(TEXT SEGMENT):
□ □ □ □ □ □ □

Mythomania in Open Air Museums is a Erasmus+ strategic partnership for schools (agreement number 2020-1-ES01-KA229-082688 ). It’s planned for 24 months between 2020 and 2022 school years but we will extend the project for 12 additional months.

Our project focuses pupils in the age range of 13-15 years old to raise awareness towards natural environment and cultural heritage, both material and immaterial, by the myths and legends that explain its origin relating to natural environments, preferably of high cultural heritage value. Methodology to be used is experiential outdoor learning supported by mobile digital technology.

We aim to foster the awareness of common cultural heritage, both material and immaterial, especially heritage listed on UNESCO rankings, and the sense of belonging to a shared culture and citizenship based in common european roots by a digital game supporting questions related to the places visited. This will raise awareness
about traditions, culture and links between the natural environment and history.

□ □ □ □ □ □ □

(DATA FOR REVIEW):
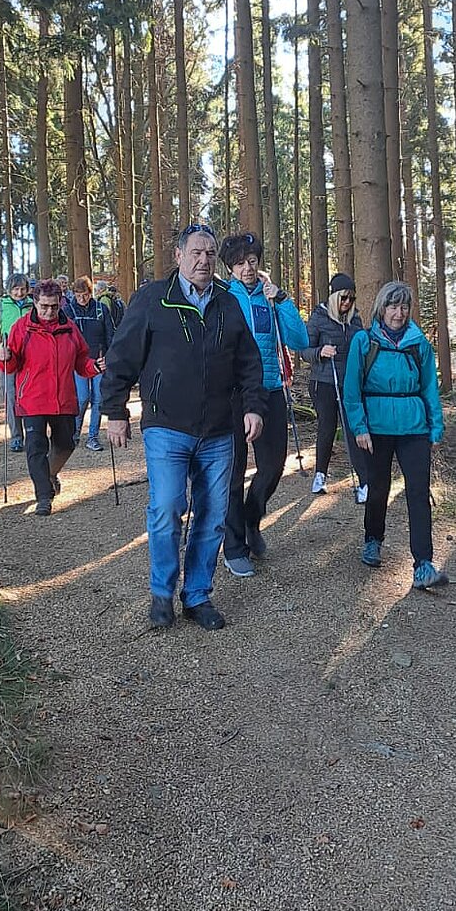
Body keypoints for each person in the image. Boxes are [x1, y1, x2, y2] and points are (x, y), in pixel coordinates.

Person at [102, 224, 265, 631]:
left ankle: (197, 595)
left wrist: (253, 407)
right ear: (178, 256)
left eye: (209, 253)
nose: (203, 260)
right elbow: (122, 355)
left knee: (212, 515)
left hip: (219, 429)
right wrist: (115, 410)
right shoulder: (153, 299)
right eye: (195, 252)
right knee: (167, 506)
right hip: (167, 425)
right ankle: (162, 593)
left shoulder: (228, 303)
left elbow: (249, 363)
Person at [342, 280, 449, 589]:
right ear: (382, 308)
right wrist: (359, 427)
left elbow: (429, 387)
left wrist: (436, 426)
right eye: (392, 306)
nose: (398, 313)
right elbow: (351, 390)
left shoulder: (419, 344)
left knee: (418, 493)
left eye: (403, 307)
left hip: (414, 427)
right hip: (375, 429)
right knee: (378, 489)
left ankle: (423, 564)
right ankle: (373, 539)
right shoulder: (364, 341)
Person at [218, 231, 309, 578]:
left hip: (270, 390)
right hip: (233, 395)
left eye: (252, 261)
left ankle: (251, 518)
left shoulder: (271, 298)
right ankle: (234, 546)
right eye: (240, 263)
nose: (247, 268)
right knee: (233, 472)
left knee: (273, 466)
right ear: (230, 268)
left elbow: (299, 340)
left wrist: (282, 300)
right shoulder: (223, 298)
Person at [0, 280, 97, 516]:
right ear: (35, 302)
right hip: (32, 399)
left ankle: (50, 474)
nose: (49, 311)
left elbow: (82, 362)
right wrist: (5, 357)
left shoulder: (70, 328)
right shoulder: (21, 328)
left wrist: (95, 367)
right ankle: (44, 496)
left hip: (63, 398)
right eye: (44, 306)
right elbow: (10, 367)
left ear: (60, 303)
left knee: (67, 443)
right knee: (36, 448)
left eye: (54, 306)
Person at [302, 272, 369, 503]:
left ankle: (364, 482)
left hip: (349, 384)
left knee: (353, 429)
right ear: (333, 297)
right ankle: (320, 475)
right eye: (343, 298)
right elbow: (303, 350)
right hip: (323, 382)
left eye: (351, 298)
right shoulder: (319, 317)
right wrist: (320, 352)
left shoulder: (355, 320)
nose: (347, 303)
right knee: (327, 427)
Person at [0, 273, 33, 452]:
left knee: (29, 397)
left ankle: (32, 434)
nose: (19, 293)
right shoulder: (0, 307)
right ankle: (16, 437)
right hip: (7, 357)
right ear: (9, 290)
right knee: (11, 397)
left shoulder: (33, 306)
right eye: (15, 289)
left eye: (22, 289)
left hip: (30, 358)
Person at [66, 276, 113, 451]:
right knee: (82, 398)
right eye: (78, 295)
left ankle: (93, 436)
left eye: (85, 294)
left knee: (98, 399)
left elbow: (110, 334)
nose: (82, 299)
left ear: (90, 292)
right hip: (78, 362)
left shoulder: (101, 309)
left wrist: (108, 356)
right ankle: (75, 432)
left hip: (99, 360)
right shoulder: (68, 310)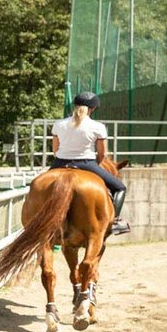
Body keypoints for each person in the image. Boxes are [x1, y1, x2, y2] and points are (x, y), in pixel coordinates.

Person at [47, 91, 130, 235]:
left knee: (39, 186)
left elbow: (55, 149)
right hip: (86, 163)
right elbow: (102, 153)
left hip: (60, 163)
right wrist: (95, 164)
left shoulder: (59, 124)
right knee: (120, 187)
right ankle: (114, 221)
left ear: (75, 106)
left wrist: (63, 158)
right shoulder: (98, 127)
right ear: (92, 109)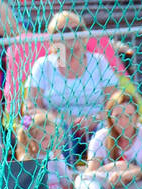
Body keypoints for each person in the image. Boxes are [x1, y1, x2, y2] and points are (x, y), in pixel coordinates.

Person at [25, 11, 119, 164]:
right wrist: (63, 119)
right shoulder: (43, 65)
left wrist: (93, 119)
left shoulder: (99, 62)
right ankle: (63, 177)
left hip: (96, 122)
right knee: (57, 131)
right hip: (60, 123)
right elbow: (31, 106)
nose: (72, 34)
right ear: (53, 37)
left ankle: (102, 174)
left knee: (105, 131)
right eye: (64, 31)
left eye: (77, 29)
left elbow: (115, 102)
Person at [15, 110, 72, 189]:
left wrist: (58, 161)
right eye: (45, 139)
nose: (50, 141)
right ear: (32, 141)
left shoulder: (57, 157)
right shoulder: (29, 160)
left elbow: (67, 180)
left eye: (52, 137)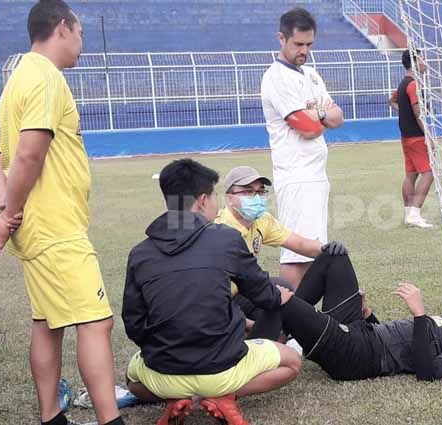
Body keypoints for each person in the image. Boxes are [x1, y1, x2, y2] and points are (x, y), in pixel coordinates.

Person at [0, 2, 124, 424]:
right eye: (79, 34)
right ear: (63, 28)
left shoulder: (15, 80)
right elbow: (27, 156)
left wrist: (7, 210)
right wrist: (10, 215)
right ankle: (110, 419)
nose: (82, 45)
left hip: (39, 230)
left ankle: (50, 416)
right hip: (56, 229)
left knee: (47, 323)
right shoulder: (45, 77)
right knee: (96, 323)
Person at [122, 159, 302, 425]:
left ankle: (181, 395)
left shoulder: (140, 253)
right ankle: (219, 395)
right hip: (222, 367)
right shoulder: (226, 238)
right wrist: (278, 296)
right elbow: (263, 294)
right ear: (203, 200)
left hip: (164, 370)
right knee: (292, 362)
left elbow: (133, 323)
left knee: (131, 380)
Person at [267, 252, 442, 381]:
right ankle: (286, 331)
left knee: (281, 296)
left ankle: (243, 357)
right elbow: (400, 347)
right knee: (335, 257)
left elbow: (429, 372)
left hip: (355, 355)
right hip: (363, 332)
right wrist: (370, 316)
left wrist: (419, 315)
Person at [261, 7, 344, 287]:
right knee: (296, 257)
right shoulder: (277, 77)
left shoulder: (311, 76)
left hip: (315, 175)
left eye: (309, 44)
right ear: (281, 38)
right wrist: (321, 115)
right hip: (296, 177)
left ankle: (301, 323)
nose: (304, 50)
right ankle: (287, 325)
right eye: (298, 44)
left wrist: (317, 115)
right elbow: (307, 128)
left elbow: (338, 117)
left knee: (312, 255)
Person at [213, 165, 348, 335]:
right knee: (274, 293)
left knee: (278, 288)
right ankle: (258, 344)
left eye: (260, 192)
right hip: (219, 301)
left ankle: (278, 334)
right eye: (247, 192)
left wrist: (326, 249)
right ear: (229, 198)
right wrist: (247, 324)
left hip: (242, 294)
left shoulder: (262, 220)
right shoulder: (220, 229)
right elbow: (210, 293)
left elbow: (299, 243)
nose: (256, 197)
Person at [389, 49, 434, 228]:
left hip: (406, 136)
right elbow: (418, 112)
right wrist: (427, 135)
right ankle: (415, 214)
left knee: (411, 175)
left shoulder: (403, 84)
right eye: (422, 58)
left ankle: (409, 214)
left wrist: (404, 112)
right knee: (429, 173)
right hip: (416, 136)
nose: (425, 62)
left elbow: (392, 101)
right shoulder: (413, 85)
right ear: (415, 61)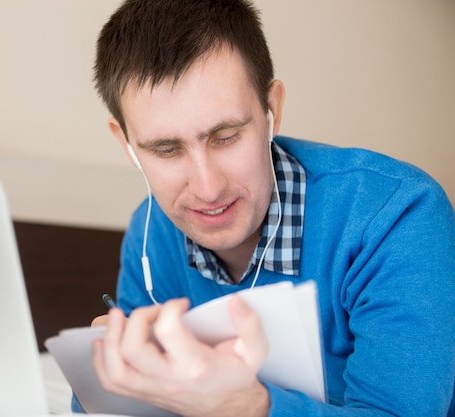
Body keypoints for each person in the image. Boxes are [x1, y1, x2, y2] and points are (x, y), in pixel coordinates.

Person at [76, 0, 455, 415]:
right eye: (166, 150)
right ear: (126, 145)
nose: (207, 188)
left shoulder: (396, 216)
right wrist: (106, 377)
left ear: (271, 110)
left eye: (225, 137)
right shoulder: (149, 236)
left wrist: (249, 406)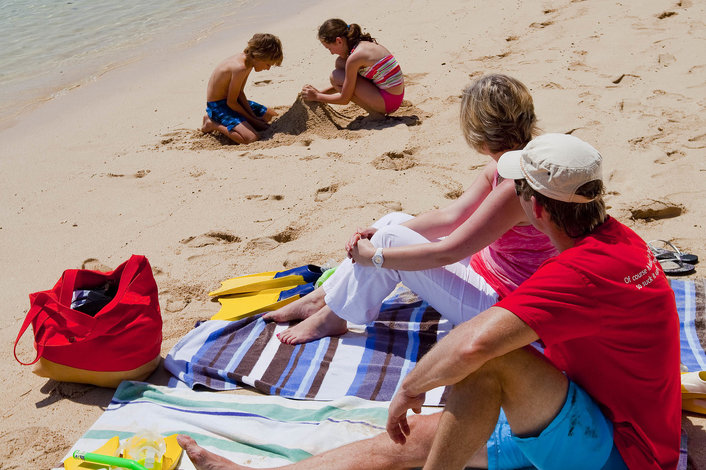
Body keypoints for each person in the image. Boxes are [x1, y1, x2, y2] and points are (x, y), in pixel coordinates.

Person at [177, 133, 681, 469]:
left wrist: (411, 385)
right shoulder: (619, 242)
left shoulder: (584, 272)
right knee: (418, 437)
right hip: (592, 410)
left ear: (538, 208)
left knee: (485, 360)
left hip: (620, 448)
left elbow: (472, 346)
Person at [267, 74, 557, 345]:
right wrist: (381, 233)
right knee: (392, 224)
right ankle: (324, 299)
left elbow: (449, 251)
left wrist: (377, 255)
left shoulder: (515, 186)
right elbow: (451, 217)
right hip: (492, 271)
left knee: (388, 242)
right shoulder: (509, 162)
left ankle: (332, 318)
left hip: (505, 306)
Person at [301, 19, 405, 114]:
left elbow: (344, 99)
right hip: (395, 96)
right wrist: (321, 92)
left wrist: (317, 96)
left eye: (329, 48)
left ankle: (376, 114)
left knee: (335, 76)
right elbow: (349, 83)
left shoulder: (355, 58)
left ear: (339, 41)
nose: (331, 53)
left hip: (389, 103)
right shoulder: (362, 45)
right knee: (340, 63)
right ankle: (376, 109)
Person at [201, 33, 283, 144]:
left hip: (233, 100)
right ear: (259, 57)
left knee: (271, 116)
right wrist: (254, 121)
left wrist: (253, 116)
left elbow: (239, 93)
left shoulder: (249, 61)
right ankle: (211, 123)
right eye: (268, 64)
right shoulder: (240, 68)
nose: (268, 69)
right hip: (218, 105)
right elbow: (231, 103)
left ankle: (247, 121)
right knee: (251, 138)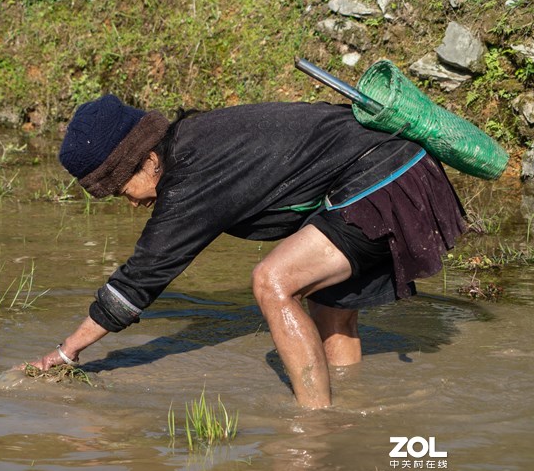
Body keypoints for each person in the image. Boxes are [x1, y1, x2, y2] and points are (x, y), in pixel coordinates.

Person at [24, 93, 466, 408]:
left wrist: (66, 353)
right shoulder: (195, 141)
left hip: (383, 182)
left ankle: (315, 431)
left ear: (146, 160)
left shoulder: (192, 174)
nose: (134, 202)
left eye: (123, 189)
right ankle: (348, 408)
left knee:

□ □ □ □ □ □ □

Can you duplicate the project description above, everything from "Our project focuses" down to "environment and history."?

Our project focuses pupils in the age range of 13-15 years old to raise awareness towards natural environment and cultural heritage, both material and immaterial, by the myths and legends that explain its origin relating to natural environments, preferably of high cultural heritage value. Methodology to be used is experiential outdoor learning supported by mobile digital technology.

We aim to foster the awareness of common cultural heritage, both material and immaterial, especially heritage listed on UNESCO rankings, and the sense of belonging to a shared culture and citizenship based in common european roots by a digital game supporting questions related to the places visited. This will raise awareness
about traditions, culture and links between the natural environment and history.